O Tribunal Penal Internacional (TPI) manifestou forte repúdio às novas sanções impostas pelo governo de Donald Trump contra integrantes de sua alta cúpula. A medida, que inclui o bloqueio de transações financeiras e a proibição de entrada nos Estados Unidos para os sancionados, foi classificada pela instituição como um ataque flagrante à sua autonomia.

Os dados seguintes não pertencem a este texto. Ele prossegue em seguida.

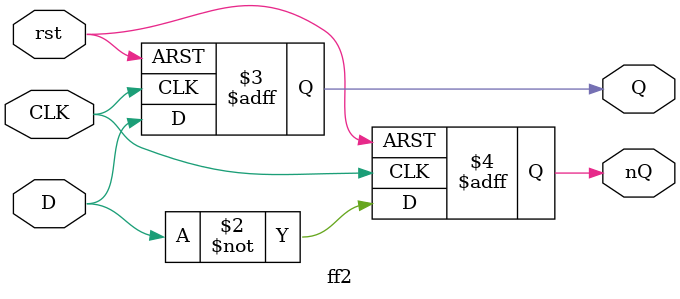
<source format=sv>
`timescale 1ns / 1ps
module ff2(
    input logic D, rst, CLK,
    output logic Q,nQ
    );
    
    always_ff @(posedge CLK, posedge rst) begin
    
        if (rst) begin 
            Q=0;
            nQ=1;
        end else begin
            Q=D;
            nQ=~D;
        end
    
    end
    
    
endmodule

</source>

O governo americano justifica a ofensiva descrevendo o tribunal como um órgão politizado, em um movimento visto por analistas como uma retaliação direta às investigações da corte sobre autoridades israelenses, incluindo o mandado de prisão emitido em 2024 contra o primeiro-ministro Benjamin Netanyahu. Apesar da pressão diplomática e das tentativas de limitar sua jurisdição sobre cidadãos americanos, o TPI reafirmou que manterá a continuidade de suas investigações, recusando-se a ceder ao que considera uma interferência política indevida em suas atividades judiciais.